Unlike IoU or Dice, SSIM is more attuned to local contrast but less to global overlap.
Without explicit region-of-interest weighting, SSIM gives equal importance to errors in any part of the image, including background, which may not be optimal for tasks where boundary fidelity is critical.
High SSIM may coexist with moderate discrepancies in region overlap, underscoring the need to employ SSIM in conjunction with IoU, Dice, or other complementary metrics (Peter et al., 8 Aug 2025).

The learned Mask-SSIM paradigm further addresses some of these issues by weighting error contributions in a human-derived manner, lowering sensitivity in highly textured or low-salience regions and increasing it in smooth or perceptually important areas (Çoğalan et al., 2023).

6. Extensions and Contextual Impact

The Mask-SSIM framework is not limited to mask comparison; it can be generalized to any image similarity assessment where perceptual relevance varies spatially. By learning $M$ in a self-supervised or end-to-end fashion, Mask-SSIM can be adapted to distortion types, applications, or specific human performance proxies (e.g., MOS). Empirical results establish that this approach yields consistently higher correlation with human perception compared to standard SSIM or saliency-weighted variants across multiple large-scale datasets (KADID-10k, CSIQ, TID2013, PIPAL).

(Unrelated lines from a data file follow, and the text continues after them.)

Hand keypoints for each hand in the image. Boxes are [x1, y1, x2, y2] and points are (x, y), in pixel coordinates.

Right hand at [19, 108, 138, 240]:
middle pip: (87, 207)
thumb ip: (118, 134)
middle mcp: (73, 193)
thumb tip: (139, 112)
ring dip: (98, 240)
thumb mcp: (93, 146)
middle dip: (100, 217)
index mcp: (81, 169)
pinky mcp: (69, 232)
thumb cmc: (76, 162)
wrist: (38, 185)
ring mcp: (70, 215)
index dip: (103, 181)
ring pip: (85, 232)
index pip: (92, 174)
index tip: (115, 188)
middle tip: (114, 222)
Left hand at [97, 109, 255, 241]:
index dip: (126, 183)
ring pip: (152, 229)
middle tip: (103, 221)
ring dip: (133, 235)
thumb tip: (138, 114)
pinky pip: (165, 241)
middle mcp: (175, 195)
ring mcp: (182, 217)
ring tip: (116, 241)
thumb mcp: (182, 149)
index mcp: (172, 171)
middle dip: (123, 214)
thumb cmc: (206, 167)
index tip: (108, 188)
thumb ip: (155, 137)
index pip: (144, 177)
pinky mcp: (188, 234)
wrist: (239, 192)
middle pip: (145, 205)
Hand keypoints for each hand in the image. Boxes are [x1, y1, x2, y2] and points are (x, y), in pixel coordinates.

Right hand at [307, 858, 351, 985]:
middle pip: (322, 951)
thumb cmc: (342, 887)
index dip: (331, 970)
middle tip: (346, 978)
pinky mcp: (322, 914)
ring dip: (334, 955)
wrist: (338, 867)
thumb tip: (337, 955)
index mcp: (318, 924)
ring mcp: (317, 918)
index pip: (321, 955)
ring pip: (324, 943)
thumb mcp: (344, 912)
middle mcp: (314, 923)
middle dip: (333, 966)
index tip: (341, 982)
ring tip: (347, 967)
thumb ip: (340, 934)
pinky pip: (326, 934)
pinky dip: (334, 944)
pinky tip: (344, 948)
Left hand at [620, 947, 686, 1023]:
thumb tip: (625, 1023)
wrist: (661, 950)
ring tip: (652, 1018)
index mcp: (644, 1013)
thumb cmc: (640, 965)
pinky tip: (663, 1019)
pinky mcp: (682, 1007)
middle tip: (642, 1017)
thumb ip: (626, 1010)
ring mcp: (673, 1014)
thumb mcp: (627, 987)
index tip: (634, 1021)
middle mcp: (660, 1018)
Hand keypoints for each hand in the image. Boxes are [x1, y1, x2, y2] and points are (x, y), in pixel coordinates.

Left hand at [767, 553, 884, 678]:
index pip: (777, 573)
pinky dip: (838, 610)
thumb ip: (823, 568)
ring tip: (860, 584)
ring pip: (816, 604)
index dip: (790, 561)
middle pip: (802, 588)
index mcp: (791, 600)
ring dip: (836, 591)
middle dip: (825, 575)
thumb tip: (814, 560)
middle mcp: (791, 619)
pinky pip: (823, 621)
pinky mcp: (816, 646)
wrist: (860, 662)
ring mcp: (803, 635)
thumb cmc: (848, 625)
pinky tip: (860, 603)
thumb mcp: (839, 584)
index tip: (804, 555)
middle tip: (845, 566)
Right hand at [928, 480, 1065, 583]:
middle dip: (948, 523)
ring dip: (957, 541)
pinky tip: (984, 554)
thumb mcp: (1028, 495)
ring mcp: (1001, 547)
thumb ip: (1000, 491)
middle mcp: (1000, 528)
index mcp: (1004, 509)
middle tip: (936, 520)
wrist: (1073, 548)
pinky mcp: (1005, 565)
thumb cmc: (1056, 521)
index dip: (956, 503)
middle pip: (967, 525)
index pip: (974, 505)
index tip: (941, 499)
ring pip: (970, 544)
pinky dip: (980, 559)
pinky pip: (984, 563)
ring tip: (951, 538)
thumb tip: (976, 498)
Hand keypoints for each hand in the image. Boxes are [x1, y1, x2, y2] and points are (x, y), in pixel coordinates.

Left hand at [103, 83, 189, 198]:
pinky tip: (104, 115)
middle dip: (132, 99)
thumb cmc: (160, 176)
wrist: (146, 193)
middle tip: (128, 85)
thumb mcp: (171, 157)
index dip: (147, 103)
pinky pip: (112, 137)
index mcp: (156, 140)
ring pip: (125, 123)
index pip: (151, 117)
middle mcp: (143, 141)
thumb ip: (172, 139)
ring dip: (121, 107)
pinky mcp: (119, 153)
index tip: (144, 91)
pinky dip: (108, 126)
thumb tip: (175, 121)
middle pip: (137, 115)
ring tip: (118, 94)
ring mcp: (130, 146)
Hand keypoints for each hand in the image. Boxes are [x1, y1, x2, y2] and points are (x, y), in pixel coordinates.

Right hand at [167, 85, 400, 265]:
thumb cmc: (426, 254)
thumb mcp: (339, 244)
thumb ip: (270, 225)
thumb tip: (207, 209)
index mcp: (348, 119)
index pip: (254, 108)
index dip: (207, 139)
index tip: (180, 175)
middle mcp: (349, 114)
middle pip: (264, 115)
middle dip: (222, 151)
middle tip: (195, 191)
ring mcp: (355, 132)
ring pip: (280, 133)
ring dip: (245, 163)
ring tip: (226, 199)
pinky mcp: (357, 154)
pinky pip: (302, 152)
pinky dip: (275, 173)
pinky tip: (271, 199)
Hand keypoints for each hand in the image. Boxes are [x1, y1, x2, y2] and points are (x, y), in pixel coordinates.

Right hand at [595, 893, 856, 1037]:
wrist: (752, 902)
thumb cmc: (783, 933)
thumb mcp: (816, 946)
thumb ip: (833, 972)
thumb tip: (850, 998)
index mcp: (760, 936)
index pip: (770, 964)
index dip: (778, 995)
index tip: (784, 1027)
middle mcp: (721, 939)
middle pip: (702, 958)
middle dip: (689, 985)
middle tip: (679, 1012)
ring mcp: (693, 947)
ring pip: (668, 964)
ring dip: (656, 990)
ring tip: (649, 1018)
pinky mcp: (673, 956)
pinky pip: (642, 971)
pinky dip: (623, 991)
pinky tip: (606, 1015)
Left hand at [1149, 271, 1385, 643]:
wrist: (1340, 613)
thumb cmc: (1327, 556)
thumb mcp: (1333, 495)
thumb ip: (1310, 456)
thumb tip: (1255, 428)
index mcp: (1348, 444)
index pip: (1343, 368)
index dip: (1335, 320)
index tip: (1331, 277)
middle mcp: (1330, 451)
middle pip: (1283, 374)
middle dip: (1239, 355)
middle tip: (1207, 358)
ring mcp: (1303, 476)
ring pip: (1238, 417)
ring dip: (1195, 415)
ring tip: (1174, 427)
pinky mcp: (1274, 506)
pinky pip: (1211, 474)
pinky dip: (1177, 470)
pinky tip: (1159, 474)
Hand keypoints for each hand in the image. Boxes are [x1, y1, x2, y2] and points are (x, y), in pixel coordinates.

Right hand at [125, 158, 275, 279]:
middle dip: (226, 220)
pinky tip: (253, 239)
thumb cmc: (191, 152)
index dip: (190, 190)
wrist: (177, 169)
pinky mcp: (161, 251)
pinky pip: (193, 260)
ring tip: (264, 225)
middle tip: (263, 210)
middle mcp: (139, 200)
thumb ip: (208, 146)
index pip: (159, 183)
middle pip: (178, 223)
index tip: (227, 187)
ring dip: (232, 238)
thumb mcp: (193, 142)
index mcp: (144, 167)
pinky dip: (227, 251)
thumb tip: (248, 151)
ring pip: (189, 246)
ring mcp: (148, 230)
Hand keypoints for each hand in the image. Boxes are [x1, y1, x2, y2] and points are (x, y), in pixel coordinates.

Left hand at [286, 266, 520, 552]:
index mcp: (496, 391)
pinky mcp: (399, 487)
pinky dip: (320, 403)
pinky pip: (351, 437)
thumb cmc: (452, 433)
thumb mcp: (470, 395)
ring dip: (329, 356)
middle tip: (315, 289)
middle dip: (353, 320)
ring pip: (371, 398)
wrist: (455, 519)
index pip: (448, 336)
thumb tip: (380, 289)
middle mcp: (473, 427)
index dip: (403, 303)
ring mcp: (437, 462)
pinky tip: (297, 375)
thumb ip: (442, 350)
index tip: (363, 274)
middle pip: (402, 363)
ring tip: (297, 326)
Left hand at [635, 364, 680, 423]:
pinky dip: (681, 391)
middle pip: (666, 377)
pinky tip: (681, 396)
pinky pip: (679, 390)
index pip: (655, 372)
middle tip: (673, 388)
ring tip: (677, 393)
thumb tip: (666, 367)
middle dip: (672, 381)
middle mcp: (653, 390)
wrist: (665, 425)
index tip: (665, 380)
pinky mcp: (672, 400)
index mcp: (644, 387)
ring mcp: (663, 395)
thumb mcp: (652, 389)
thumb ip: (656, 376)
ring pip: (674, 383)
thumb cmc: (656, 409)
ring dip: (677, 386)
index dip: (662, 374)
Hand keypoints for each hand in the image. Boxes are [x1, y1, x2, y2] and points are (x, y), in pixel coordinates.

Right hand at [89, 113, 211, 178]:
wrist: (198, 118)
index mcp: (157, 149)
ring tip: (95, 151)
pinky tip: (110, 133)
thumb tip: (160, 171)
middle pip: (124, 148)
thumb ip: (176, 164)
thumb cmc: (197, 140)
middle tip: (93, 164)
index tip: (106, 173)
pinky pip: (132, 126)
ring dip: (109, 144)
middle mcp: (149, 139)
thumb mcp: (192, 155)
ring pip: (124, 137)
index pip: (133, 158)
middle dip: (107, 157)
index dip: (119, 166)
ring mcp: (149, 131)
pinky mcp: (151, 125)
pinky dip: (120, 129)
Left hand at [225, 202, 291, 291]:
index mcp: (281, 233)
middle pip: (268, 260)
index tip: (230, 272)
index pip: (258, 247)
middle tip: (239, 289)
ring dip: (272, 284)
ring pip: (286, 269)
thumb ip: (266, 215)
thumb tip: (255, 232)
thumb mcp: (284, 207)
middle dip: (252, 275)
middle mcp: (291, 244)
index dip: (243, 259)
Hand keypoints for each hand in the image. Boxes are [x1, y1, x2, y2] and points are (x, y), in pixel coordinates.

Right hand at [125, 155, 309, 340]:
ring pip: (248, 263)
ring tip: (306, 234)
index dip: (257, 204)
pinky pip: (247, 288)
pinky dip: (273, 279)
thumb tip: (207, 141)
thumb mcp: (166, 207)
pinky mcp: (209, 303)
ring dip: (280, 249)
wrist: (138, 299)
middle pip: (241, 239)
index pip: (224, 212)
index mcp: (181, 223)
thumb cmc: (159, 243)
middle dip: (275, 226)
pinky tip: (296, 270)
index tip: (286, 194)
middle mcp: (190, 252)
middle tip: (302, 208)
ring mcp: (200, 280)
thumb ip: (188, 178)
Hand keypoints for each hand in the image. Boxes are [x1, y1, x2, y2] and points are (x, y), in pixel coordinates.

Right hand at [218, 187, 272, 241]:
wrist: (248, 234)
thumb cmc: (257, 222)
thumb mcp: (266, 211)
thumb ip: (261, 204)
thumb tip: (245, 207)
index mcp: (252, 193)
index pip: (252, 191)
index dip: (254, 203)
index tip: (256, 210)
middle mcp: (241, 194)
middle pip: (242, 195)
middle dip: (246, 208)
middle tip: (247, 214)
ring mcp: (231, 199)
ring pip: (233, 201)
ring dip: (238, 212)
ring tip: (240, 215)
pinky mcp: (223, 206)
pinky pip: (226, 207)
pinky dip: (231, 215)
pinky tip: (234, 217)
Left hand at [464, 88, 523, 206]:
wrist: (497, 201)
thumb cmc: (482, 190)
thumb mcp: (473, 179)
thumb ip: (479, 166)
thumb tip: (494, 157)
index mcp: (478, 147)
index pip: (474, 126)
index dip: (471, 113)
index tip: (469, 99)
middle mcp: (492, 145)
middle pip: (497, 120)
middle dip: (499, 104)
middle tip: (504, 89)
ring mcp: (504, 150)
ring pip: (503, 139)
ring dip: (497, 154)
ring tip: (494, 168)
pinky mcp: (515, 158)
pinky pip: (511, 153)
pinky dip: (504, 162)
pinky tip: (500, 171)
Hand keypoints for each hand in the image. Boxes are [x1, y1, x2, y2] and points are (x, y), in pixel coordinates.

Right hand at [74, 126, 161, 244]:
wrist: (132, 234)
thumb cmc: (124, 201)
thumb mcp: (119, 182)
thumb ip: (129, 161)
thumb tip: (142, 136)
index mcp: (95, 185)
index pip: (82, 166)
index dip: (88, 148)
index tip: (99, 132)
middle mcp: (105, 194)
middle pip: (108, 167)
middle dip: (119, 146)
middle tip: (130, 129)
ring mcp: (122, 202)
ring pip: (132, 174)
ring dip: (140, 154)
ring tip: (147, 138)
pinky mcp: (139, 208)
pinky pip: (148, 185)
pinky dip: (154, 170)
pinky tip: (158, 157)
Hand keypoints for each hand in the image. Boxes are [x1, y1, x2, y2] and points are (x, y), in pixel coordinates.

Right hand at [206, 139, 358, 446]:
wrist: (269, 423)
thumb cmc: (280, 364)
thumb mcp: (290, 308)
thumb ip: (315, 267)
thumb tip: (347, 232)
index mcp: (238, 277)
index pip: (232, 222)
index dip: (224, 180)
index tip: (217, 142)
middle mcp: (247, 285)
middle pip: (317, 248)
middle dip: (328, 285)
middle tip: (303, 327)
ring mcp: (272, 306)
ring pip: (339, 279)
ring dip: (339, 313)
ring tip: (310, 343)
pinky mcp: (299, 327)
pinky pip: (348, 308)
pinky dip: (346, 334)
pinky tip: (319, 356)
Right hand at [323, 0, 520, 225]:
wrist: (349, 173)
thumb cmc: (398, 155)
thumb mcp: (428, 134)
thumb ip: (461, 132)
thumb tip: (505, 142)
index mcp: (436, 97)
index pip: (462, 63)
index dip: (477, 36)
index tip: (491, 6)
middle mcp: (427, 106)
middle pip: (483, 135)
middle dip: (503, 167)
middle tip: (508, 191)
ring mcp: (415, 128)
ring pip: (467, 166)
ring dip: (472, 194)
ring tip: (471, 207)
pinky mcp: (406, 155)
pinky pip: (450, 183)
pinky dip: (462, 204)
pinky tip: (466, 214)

In clinical image segmentation and restoration, where both per-pixel accuracy and perceived boundary fidelity affect downstream decisions, Mask-SSIM (and its learned variants) offers a technically rigorous, perceptually informed assessment metric for both model evaluation and optimization (Peter et al., 8 Aug 2025, Çoğalan et al., 2023).